Event Horizon Telescope – an international scientific collaboration captured the first image of a black hole. EU-funded researchers play a key role in the project.
The European Commission revealed the first ever image of a black hole taken by Event Horizon Telescope, a global scientific collaboration involving EU-funded scientists. This major discovery provides visual evidence for the existence of black holes and pushes the boundaries of modern science.
This black hole is located 55 million light-years from Earth and has a mass 6.5-billion times larger than our sun. To allow the direct observation of a black hole’s immediate environment, the Event Horizon Telescope has sought to upgrade and connect a worldwide network of eight telescopes across the globe.

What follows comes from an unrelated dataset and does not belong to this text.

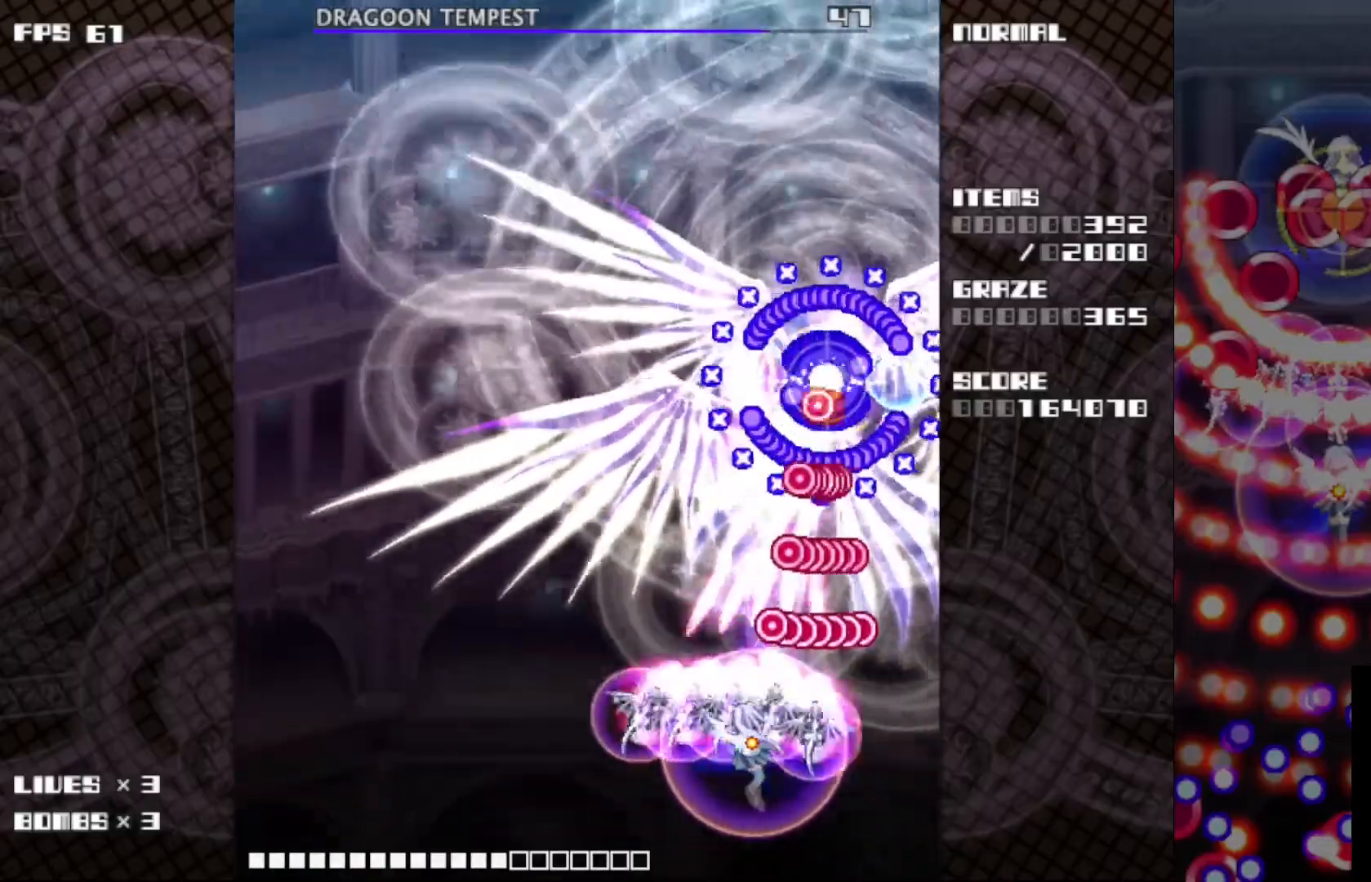
{"keys": ["c", "left", "z"], "events": [[50, "left", "down"], [167, "left", "up"], [250, "left", "down"], [350, "left", "up"], [450, "left", "down"]]}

Black holes are extremely compressed cosmic objects, containing incredible amounts of mass within a tiny region. Their presence affects their surroundings in extreme ways, by warping space time and super-heating any material falling into it. The captured image reveals the black hole at the centre of Messier 87, a massive galaxy in the constellation of Virgo. This black hole is located 55 million light-years from Earth and has a mass 6.5-billion times larger than our sun.
Event Horizon Telescope (EHT)
The first ever observation of a black hole is the result of the large scale international research collaboration Event Horizon Telescope (EHT), where EU-funded researchers have played a key role. This major scientific achievement marks a paradigm shift in our understanding of black holes, confirms the predictions of Albert Einstein’s General Theory of Relativity and opens up new lines of enquiry into our universe. The first image of a black hole successfully captured was unveiled in six simultaneous press conferences across the globe today.
Breakthrough discovery in astronomy: Press Conference
EU funding through the European Research Council (ERC) has provided crucial support to the EHT. In particular, the EU has provided funding for three of the leading scientists and their teams involved in the discovery, as well as supported the development and upgrading of the large telescope infrastructure essential to the success of the project.
Today’s results add to the many achievements of the EU’s research and innovation funding programmes Horizon 2020 and its predecessor Framework Programmes. Building on this success, the Commission has proposed Horizon Europe, the most ambitious EU programme yet to keep the EU at the forefront of global research and innovation.
Fiction often inspires science, and black holes have long fuelled our dreams and curiosity. Thanks to the contribution of European scientists, the existence of black holes is no longer just a theoretical concept.